The stock of the giant savings and loan bank Washington Mutual, which has some $180 billion in mortgage-related loans, has fallen by 34 percent since Monday and 92 percent over the past year. This week it reported a $3.33 billion second quarter net loss and has said its mortgage losses could reach $19 billion through 2011.

Raising the possibility of another government bailout, Christopher Whalen, a managing partner at Institutional Risk Analytics, said of Washington Mutual, “If this goes on until the end of the year, the bank is either going to have to be sold or recapitalized by the government. Those are the only choices.”

The Financial Times on Wednesday worried that the massive US budget deficits were limiting the ability of the government to continue propping up Wall Street with injections of hundreds of billions in capital. It wrote:

“Yesterday’s new deficit projections by the Congressional Budget Office highlight the troubled state of US government finances as it embarks on a new stage of interventions to contain the chronic impact of the credit crisis....

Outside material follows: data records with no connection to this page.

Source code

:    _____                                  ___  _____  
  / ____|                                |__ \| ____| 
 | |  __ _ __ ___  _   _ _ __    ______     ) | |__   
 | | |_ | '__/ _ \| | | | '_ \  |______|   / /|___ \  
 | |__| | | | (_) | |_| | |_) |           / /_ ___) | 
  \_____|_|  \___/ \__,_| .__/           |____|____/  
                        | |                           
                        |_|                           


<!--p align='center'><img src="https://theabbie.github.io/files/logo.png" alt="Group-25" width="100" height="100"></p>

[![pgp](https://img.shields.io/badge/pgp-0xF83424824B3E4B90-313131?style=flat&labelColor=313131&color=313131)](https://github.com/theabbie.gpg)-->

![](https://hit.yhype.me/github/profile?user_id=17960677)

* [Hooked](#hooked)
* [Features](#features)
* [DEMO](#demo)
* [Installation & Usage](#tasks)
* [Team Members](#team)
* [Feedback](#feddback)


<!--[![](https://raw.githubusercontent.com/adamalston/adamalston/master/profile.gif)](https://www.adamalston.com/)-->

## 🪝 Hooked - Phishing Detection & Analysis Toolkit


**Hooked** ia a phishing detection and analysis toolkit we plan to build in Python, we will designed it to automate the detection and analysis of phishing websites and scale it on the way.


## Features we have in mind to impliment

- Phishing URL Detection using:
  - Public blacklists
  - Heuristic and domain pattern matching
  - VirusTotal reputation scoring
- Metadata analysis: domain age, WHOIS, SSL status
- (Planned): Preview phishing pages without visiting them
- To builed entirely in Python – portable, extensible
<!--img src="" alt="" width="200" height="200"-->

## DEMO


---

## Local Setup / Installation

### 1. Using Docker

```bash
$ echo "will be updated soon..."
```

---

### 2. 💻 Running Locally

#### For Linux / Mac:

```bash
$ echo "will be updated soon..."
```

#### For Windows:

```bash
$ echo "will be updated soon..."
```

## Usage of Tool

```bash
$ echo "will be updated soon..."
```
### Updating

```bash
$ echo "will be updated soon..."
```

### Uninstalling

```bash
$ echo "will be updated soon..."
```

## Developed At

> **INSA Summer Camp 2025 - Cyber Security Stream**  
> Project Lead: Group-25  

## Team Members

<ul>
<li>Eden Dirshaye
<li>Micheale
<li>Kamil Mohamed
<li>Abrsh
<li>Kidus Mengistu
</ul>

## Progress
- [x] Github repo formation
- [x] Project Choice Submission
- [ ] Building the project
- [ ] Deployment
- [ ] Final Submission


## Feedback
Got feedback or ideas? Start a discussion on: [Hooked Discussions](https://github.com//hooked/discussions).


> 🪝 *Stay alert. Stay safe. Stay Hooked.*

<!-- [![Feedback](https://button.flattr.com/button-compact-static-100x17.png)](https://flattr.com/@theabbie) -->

“Some economists worry that as the Federal Reserve has spent much of its ammunition, and as fighting the credit crisis falls more to the government, weak public finances mean the government does not have unlimited ammunition either.”

Noting that the Federal Reserve was seeking to conserve its capital for further corporate bailouts, the newspaper wrote, “Many Fed officials share this view, which is why the Fed is lukewarm on further fiscal stimulus, preferring to see the limited government funds spent on shoring up the financial system.”

The response to mushrooming budget deficits and soaring national indebtedness, as well as the spreading crisis on Wall Street, by the next administration, whether headed by Republican John McCain or Democrat Barack Obama, will be a policy of brutal austerity directed against the working class.

One can safely predict that not long after the November election, the incoming president will announce that his transition advisers have shown him the country’s financial books, that the dire state of the nation’s economy makes inoperative any and all promises of health care reform or relief to distressed homeowners, and that a regime of discipline and “sacrifice” will have to be imposed in the “national interest.”

Senator Kent Conrad, the Democratic chairman of the Senate Budget Committee, sounded just such a note when he said, in response to the CBO report, that “the next president will be inheriting a budget and economic outlook that is far worse than most people realize.”

As the CBO report indicates, the next administration will be tasked with dismantling basic entitlement programs such as Medicare and Medicaid.

If the demise of the U.S. empire happens in an orderly fashion, it would be an unalloyed Good Thing. Such things hardly ever happen smoothly, however. There will be increasing temptation for the Empire’s leaders to place an all or nothing bet, to go “all in” in poker terminology. Especially now that the Empire’s opponents are openly thumbing their noses at the U.S. Look at what has happened just in the past month. The United States (and Israel) egged its ally in the Caucasus, Georgia, to attack Russian-controlled territory. Russia inflicted a crushing defeat on U.S. and Israeli military hardware, software and personnel (yes, even personnel). The United States then launched illegal attacks in Pakistani territory. In its so-called “backyard” (what an insulting term!) in Latin America, the U.S. Ambassador to Bolivia began to coordinate a coup against Evo Morales and Bolivia expelled the Ambassador. The U.S. threatened Bolivia, but who believes them anymore? Venezuela then also ordered the U.S. Ambassador to leave, after earlier in the week inviting Russia to deploy two strategic bombers (“strategic” means they can carry nuclear weapons).

What will the world be like in a month or two?